The primary area of application of deduplication is initially data protection ( backup ), in which, in practice, more data compression can usually be achieved than with other methods. The process is basically suitable for any area of application in which data is repeatedly copied.
Deduplication systems divide the files into blocks of the same size (usually powers of two ) and calculate a checksum for each block . This also distinguishes it from Single Instance Storage (SIS), which is supposed to eliminate identical files (see also content-addressed storage systems, CAS ).
All checksums are then saved together with a reference to the corresponding file and the position within the file. If a new file is added, its content is also divided into blocks and the checksums are calculated from them. A comparison is then made to determine whether a checksum already exists. This comparison of the checksums is much faster than comparing the file contents directly with one another. If an identical checksum is found, this is an indication that an identical data block may have been found, but it must still be checked whether the contents are actually identical, as this could also be a collision .
If an identical data block is found, one of the blocks is removed and only a reference to the other data block is saved instead. This reference takes up less space than the block itself.

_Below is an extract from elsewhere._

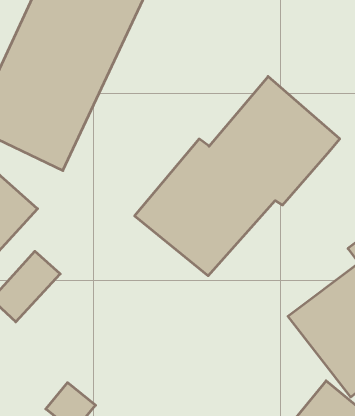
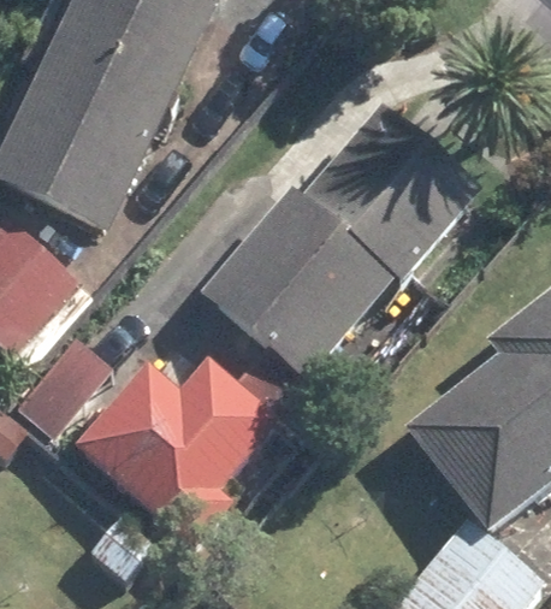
building: none -> [77,360,278,546]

There are two methods for selecting the blocks. With “reverse referencing”, the first shared block is saved, all other identical blocks receive a reference to the first. “Forward referencing” always stores the last common data block that occurred and references the elements that occurred previously. This method dispute is about whether to save data faster or recover it faster. Other approaches such as “inband” and “outband” compete over whether the data stream is analyzed “on the fly”, ie during operation, or only after it has been saved at the destination. In the first case only one data stream may exist, in the second the data can be examined in parallel using several data streams.

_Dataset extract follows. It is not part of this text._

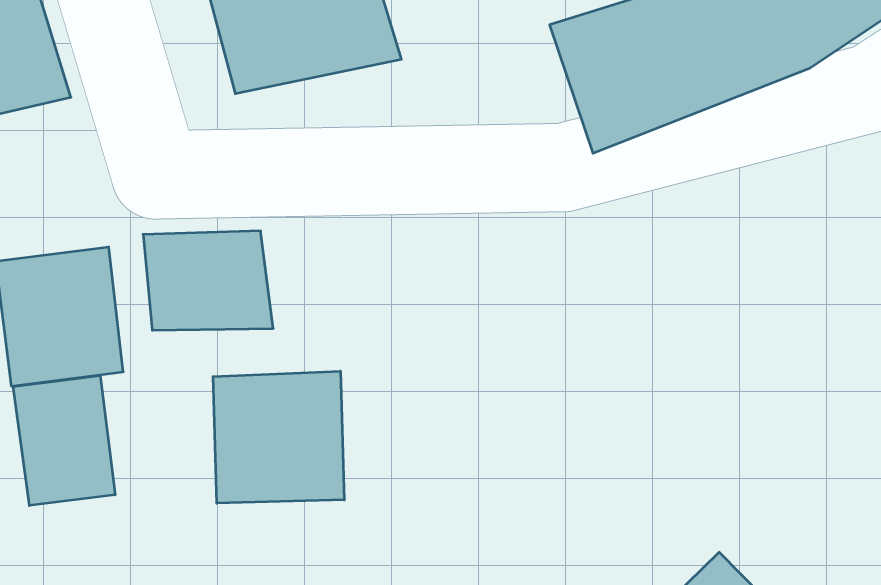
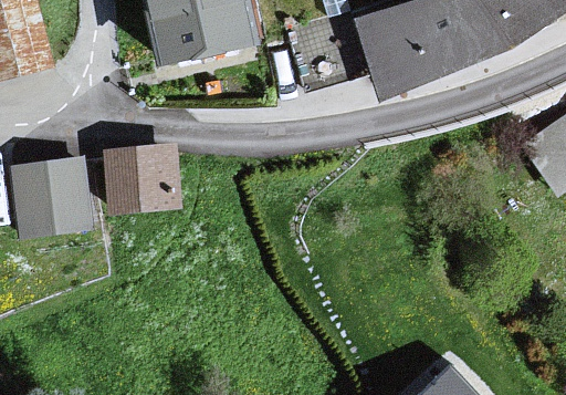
building: [213,371,344,503] -> none
building: [13,375,115,506] -> none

When backing up data from hard disks to tape media, the ratio of new or changed to unchanged data between two full backups is usually only relatively low. However, two full backups still require at least twice the storage capacity on the tape compared to the original data with the classic data backup. The deduplication recognizes the identical data components. For this purpose, unambiguous segments are recorded in a list, and when this data part occurs again, the time and place in the data stream are noted so that ultimately the original data can be restored.
However, these are no longer independent full backups. This means that the loss of a version results in irretrievable data loss. Deduplication, like incremental backups , does away with data security and in favor of storage requirements.

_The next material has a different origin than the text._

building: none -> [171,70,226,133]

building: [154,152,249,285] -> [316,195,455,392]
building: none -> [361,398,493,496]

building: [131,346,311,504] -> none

The aim is to break the data up into pieces so that as many identical data blocks as possible are created that can be deduplicated. The process of dismantling is called chunking (from English chunk , 'piece', 'block'). The process of uniquely identifying blocks is called fingerprinting and can, for example, be carried out using a cryptographic hash function .
The more detailed changes to a file can be determined, the less redundant backups need to be made. However, this increases the index, i.e. the construction plan, how and from which components the file is reassembled when it is called up. This trade-off must be taken into account when choosing the block size for chunking.
- Oliver Kluge: File systems with deduplication in the test. In: Linux magazine .
- Michael Bergler: What is de-dublication or deduplication?
- Remove Duplicate Lines From a List, Online Deduplication. In: text-filter.com.